Nor should the court below have summarily dismissed the petitions because the court’s video printout monitor disclosed violations of the Housing Code had been charged against the buildings. While the court was entitled to take judicial notice of the existence of those violations (see Multiple Dwelling Law, § 328), it should not have dismissed the petitions without conducting a hearing to determine the scope of those violations and to what extent, if any, those violations impaired landlord’s entitlement, upon tenant’s default, to a final judgment of possession and money judgment.
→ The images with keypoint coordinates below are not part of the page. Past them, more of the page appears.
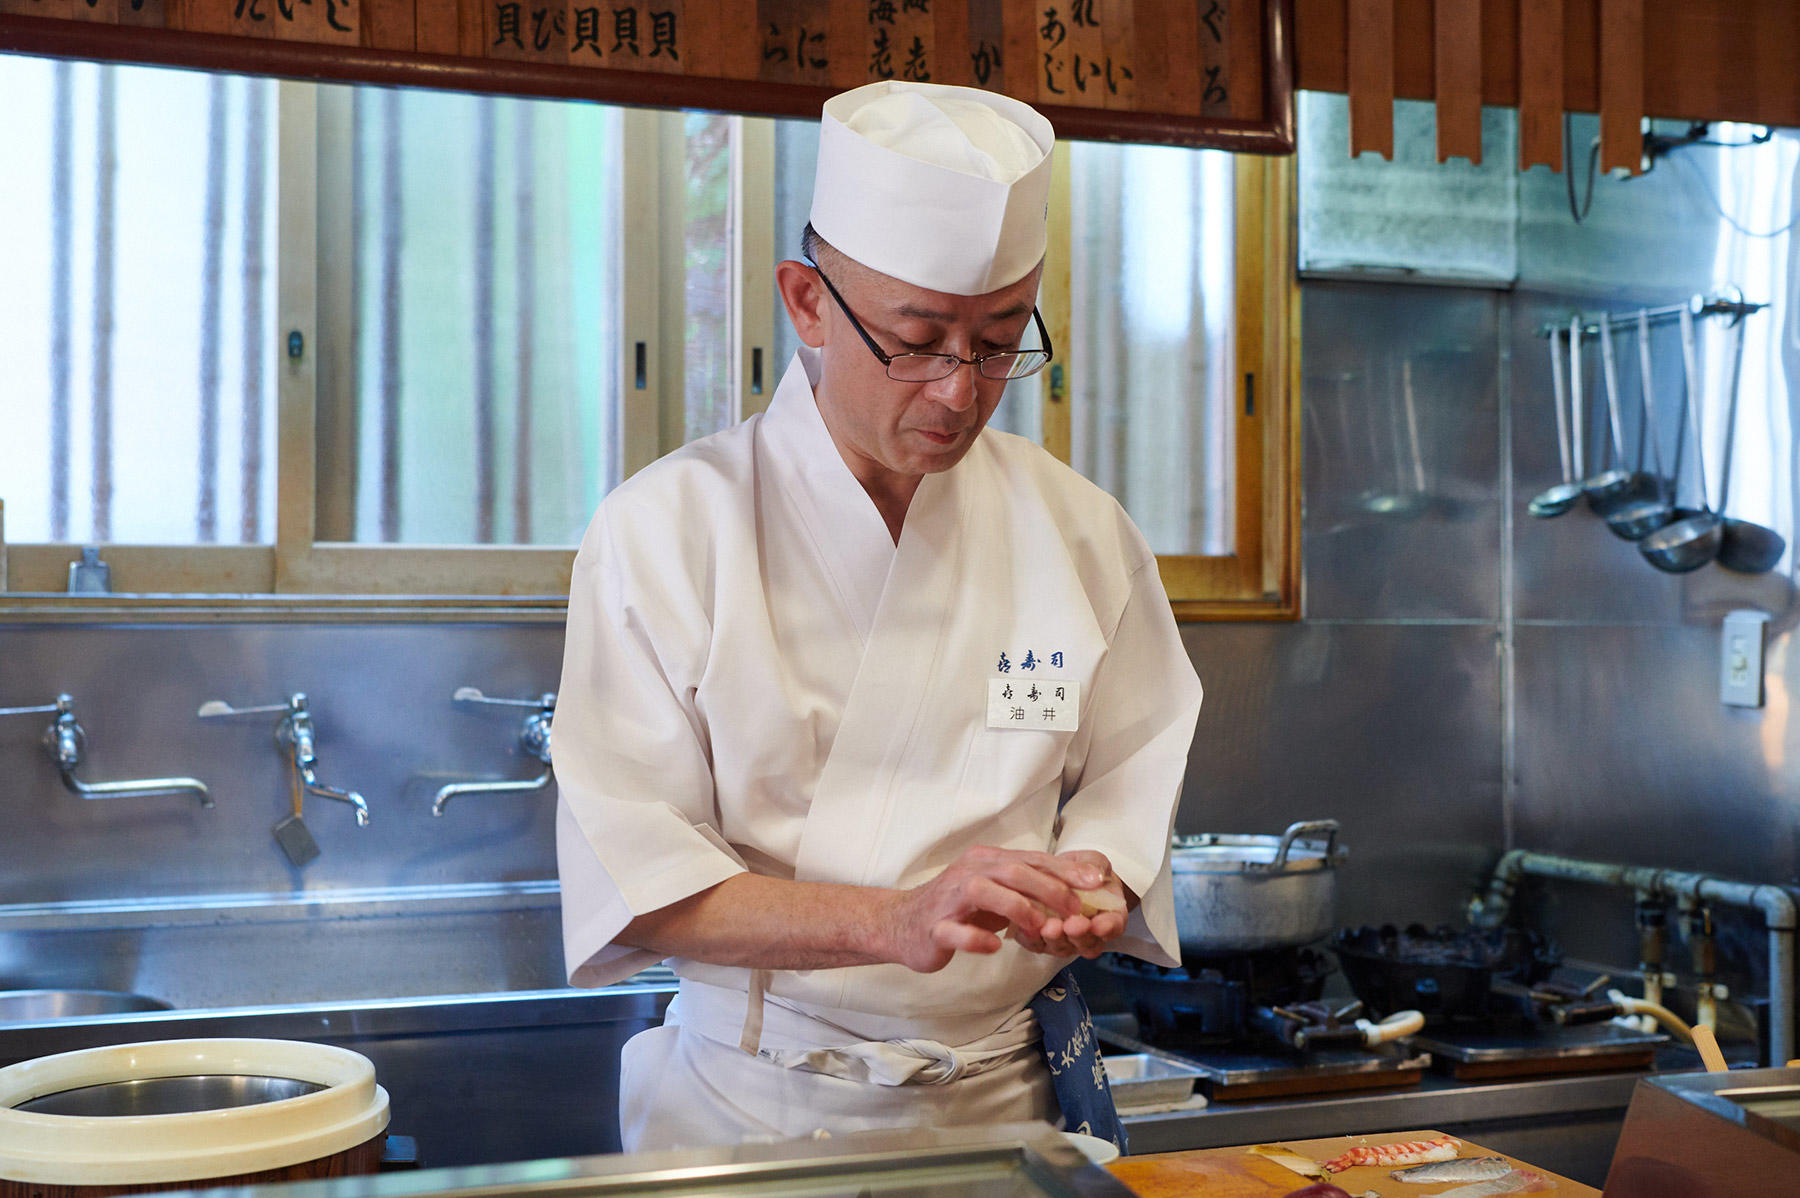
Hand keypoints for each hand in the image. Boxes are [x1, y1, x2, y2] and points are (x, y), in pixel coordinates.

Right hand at [885, 845, 1103, 972]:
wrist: (903, 924)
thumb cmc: (957, 907)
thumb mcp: (995, 890)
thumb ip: (1027, 888)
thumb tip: (1076, 890)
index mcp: (986, 860)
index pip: (1031, 859)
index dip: (1065, 870)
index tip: (1096, 884)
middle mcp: (968, 872)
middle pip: (1013, 871)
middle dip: (1049, 889)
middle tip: (1075, 910)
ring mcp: (949, 899)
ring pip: (984, 891)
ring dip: (1018, 909)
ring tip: (1040, 929)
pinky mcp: (935, 926)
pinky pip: (956, 930)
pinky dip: (978, 938)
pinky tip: (995, 946)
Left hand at [1008, 850, 1130, 959]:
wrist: (1059, 875)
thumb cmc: (1082, 870)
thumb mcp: (1092, 861)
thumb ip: (1095, 868)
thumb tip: (1095, 877)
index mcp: (1109, 914)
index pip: (1114, 925)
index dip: (1107, 927)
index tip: (1098, 924)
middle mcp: (1090, 933)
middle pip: (1088, 943)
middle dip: (1079, 936)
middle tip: (1071, 925)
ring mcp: (1067, 940)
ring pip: (1063, 947)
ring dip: (1056, 939)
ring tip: (1049, 927)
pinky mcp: (1043, 940)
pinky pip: (1038, 944)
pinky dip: (1033, 939)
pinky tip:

Lastly, the court erred in utilizing as a ground for dismissing the petitions’ discrepancies between those peti*1049tions and information contained on the video printout monitor. Those discrepancies involved the identity of the managing agent as well as the exact address of certain of the premises. Even assuming the discrepancies between the petitions and information disclosed on the video printout monitor reflected errors in the petitions, an assumption which in any event may prove fallacious, those errors were of a narrow scope, correctable by amendment of the petitions and in no sense jurisdictional defects warranting dismissal of the petitions (Z Mgt. Co. v J.E.B.M. Launders, NYLJ, Oct. 29, 1980, p 6, col 1).
Dudley, P. J., Hughes and Sullivan, JJ., concur.